Nonetheless, I followed the noise and wrote a business plan and took it to my uncle Larry, my trusted mentor. He told me that in orderto be a success, I’d have to start cleaning and learning my business from the ground up. When I got over my initial shock, I decided I’d go into it fully, sleeves rolled up and boots to the ground. After eighteen months of research, practice, and hard-core business building—waiting tables at night and cleaning for clients during the day—I was able to quit my serving job and focus on the business full time.

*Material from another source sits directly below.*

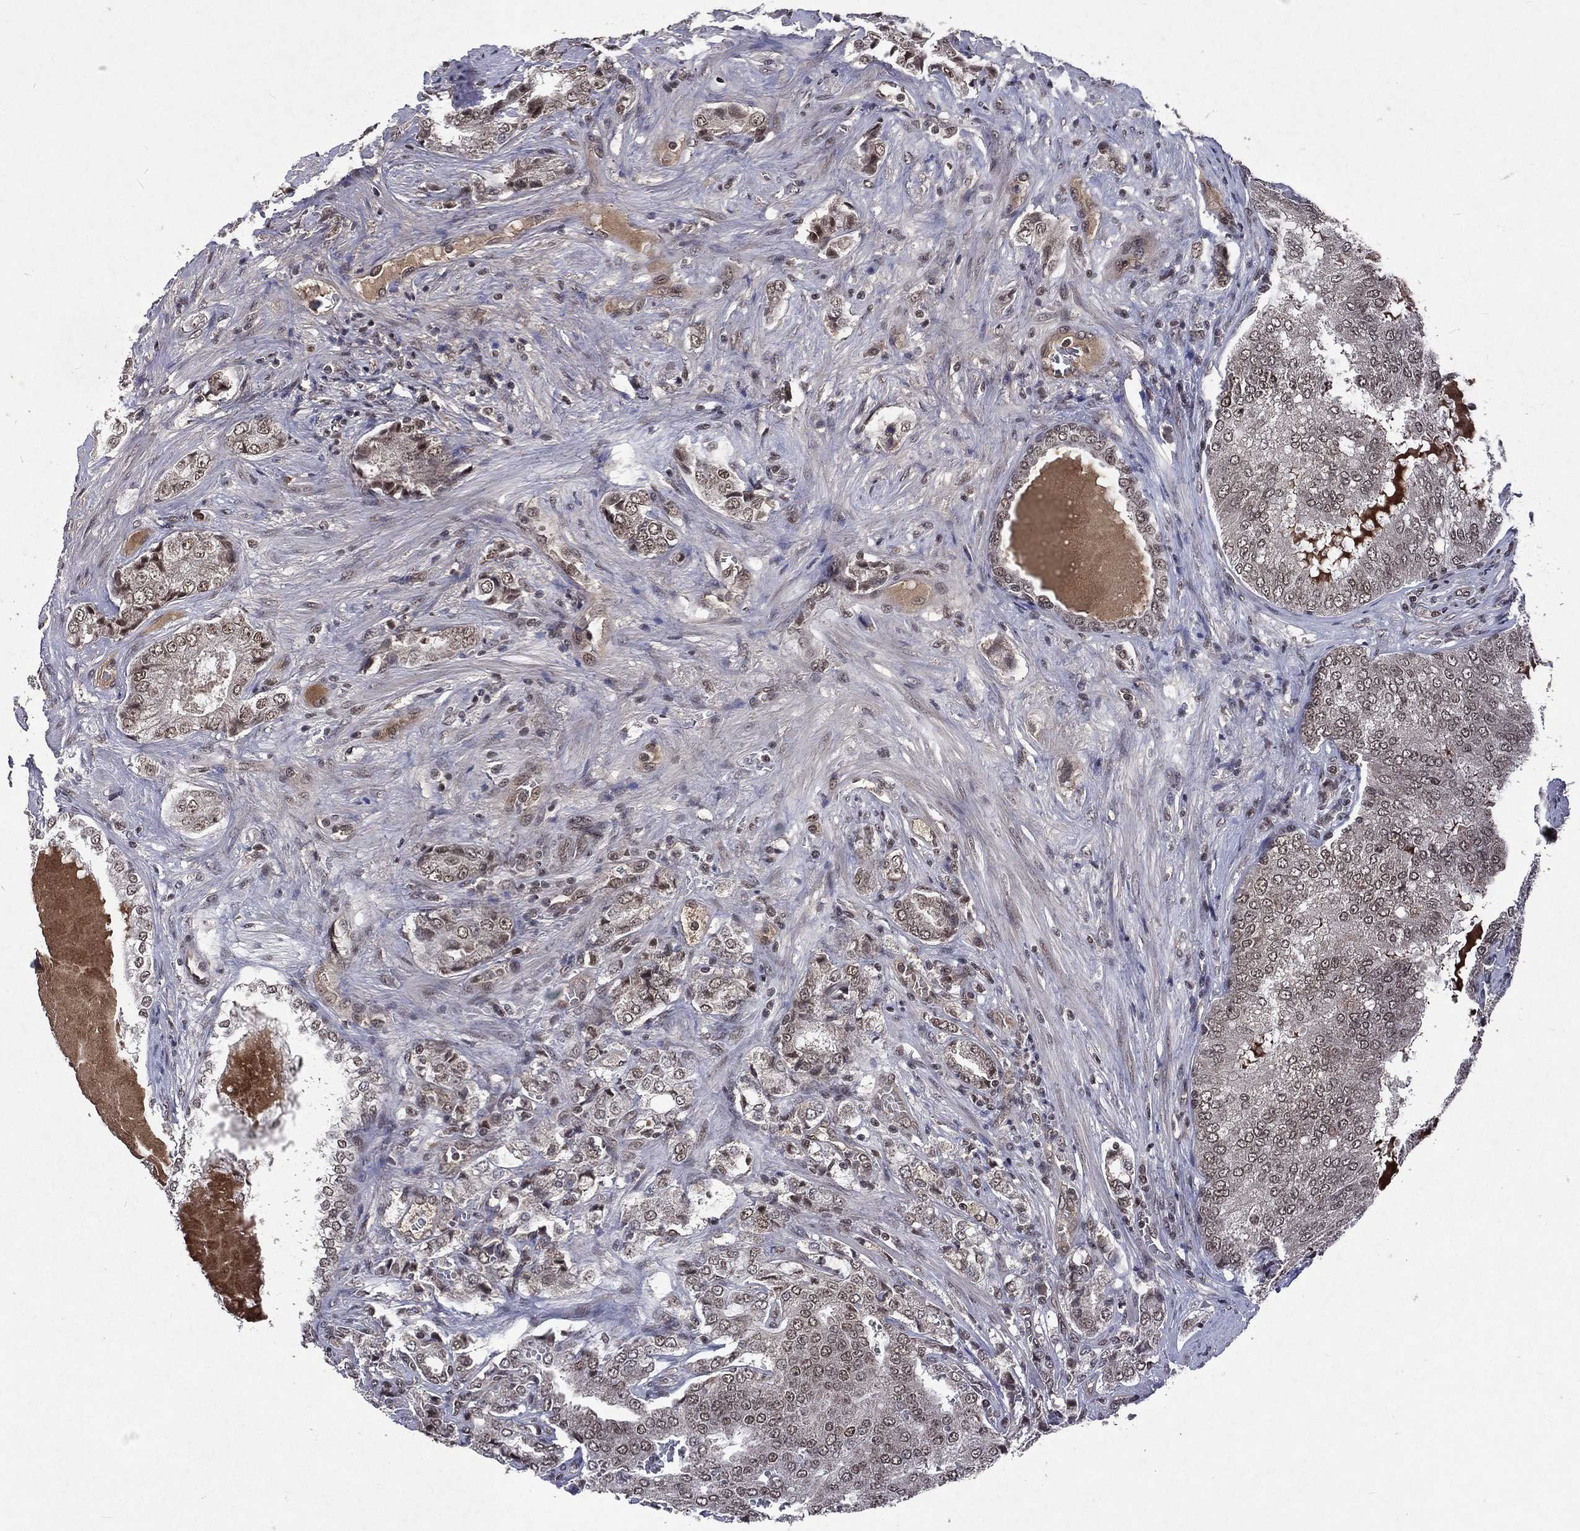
{"staining": {"intensity": "moderate", "quantity": "25%-75%", "location": "cytoplasmic/membranous,nuclear"}, "tissue": "prostate cancer", "cell_type": "Tumor cells", "image_type": "cancer", "snomed": [{"axis": "morphology", "description": "Adenocarcinoma, NOS"}, {"axis": "topography", "description": "Prostate"}], "caption": "Immunohistochemical staining of human prostate adenocarcinoma exhibits moderate cytoplasmic/membranous and nuclear protein expression in approximately 25%-75% of tumor cells. Immunohistochemistry (ihc) stains the protein in brown and the nuclei are stained blue.", "gene": "DMAP1", "patient": {"sex": "male", "age": 65}}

By this point, I had figured out that I could get more done in less time if I reengineered the way I worked. I went through all the general cleaning tasks that needed to be done at each visit in a home (using my creation, the 59-Point Checklist) and tested many techniques, various products (both homemade and store-bought) and, of course, timed and critiqued myself while doing so. I put a lot of hours, money, and energy into it, and what I came out with were vast improvements on how to get the job done well in the least amount of time. I started to write down these ideas and teach new hires how to clean this way (I even managed to convert seasoned employees who’d occasionally throw me a raised eyebrow—who does she think she is?). It was awkward at times. I was only twenty-four. But they listened!
Our reputation was incredible and my staff performed their jobs impeccably: I had come up with a better way to clean. In 2008, when the economy took a nose-dive, I worried that my business, just eighteen months old at the time, would have to close down. To my surprise, the business grew fivefold that year! People wanted to come home to a clean space, regardless of how the economy was doing. They’d sooner give up dining out or new handbags before they’d say goodbye to a clean, serene home. I knew I was onto something.
In 2011, my then-fiancé, Chad, and I started making YouTube videos about cleaning. We thought it would help grow the service business in Toronto. What we didn’t really consider was how global and prolific YouTube would become, and next thing we knew, we were getting clicks from all over the world. We have since created hundreds of videos that have garnered millions of views. I’m often asked for a whole cleaning routine, or a more holistic approach, that encapsulates all my teachings and simplifications in one place. And that’s why I put together this book. I want to teach you all my secrets and show you how to reform your cleaning habits, no matter if you’re just starting out or are a veteran home-keeper.